» WHAT IS NEEDED: Reproduce the lines of the items below, from their start through the line holding "To demonstrate its commitment to", inclusive.

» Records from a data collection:
+++++

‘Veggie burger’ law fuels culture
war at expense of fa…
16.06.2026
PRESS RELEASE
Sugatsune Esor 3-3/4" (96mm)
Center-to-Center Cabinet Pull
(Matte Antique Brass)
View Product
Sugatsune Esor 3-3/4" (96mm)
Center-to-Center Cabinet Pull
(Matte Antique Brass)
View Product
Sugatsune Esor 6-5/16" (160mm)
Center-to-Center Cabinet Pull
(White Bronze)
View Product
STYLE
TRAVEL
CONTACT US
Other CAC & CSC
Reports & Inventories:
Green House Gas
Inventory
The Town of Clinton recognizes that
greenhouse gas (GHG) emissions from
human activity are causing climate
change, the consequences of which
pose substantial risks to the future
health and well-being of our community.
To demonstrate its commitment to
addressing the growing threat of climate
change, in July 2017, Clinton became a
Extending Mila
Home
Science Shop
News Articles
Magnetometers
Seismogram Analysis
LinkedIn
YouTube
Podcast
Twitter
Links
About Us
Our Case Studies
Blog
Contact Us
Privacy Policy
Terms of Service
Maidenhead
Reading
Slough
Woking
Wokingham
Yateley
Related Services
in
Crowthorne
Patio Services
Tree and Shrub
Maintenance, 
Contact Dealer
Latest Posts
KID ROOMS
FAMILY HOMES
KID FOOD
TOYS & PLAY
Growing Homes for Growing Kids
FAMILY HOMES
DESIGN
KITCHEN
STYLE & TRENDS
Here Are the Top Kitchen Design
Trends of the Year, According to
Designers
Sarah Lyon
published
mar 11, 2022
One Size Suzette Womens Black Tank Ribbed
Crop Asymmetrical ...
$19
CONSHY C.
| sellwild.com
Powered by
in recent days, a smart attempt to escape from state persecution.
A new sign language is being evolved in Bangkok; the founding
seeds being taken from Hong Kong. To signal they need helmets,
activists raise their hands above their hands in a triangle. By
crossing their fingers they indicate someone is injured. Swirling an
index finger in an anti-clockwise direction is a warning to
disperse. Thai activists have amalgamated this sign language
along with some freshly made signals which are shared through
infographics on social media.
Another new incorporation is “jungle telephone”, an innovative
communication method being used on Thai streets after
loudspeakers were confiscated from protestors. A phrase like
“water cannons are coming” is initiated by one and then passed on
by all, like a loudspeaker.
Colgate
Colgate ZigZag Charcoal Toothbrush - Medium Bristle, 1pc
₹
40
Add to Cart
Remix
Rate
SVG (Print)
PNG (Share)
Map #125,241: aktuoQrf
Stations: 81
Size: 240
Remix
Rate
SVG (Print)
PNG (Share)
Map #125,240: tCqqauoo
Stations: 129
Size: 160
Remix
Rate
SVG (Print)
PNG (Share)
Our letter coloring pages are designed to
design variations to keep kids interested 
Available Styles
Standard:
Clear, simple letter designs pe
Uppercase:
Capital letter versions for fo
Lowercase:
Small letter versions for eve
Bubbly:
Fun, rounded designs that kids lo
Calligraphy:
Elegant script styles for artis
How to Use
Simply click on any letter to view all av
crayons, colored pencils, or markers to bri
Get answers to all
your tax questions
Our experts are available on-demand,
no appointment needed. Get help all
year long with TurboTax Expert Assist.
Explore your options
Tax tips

+++++

» OUTPUT OF THE TASK:
‘Veggie burger’ law fuels culture
war at expense of fa…
16.06.2026
PRESS RELEASE
Sugatsune Esor 3-3/4" (96mm)
Center-to-Center Cabinet Pull
(Matte Antique Brass)
View Product
Sugatsune Esor 3-3/4" (96mm)
Center-to-Center Cabinet Pull
(Matte Antique Brass)
View Product
Sugatsune Esor 6-5/16" (160mm)
Center-to-Center Cabinet Pull
(White Bronze)
View Product
STYLE
TRAVEL
CONTACT US
Other CAC & CSC
Reports & Inventories:
Green House Gas
Inventory
The Town of Clinton recognizes that
greenhouse gas (GHG) emissions from
human activity are causing climate
change, the consequences of which
pose substantial risks to the future
health and well-being of our community.
To demonstrate its commitment to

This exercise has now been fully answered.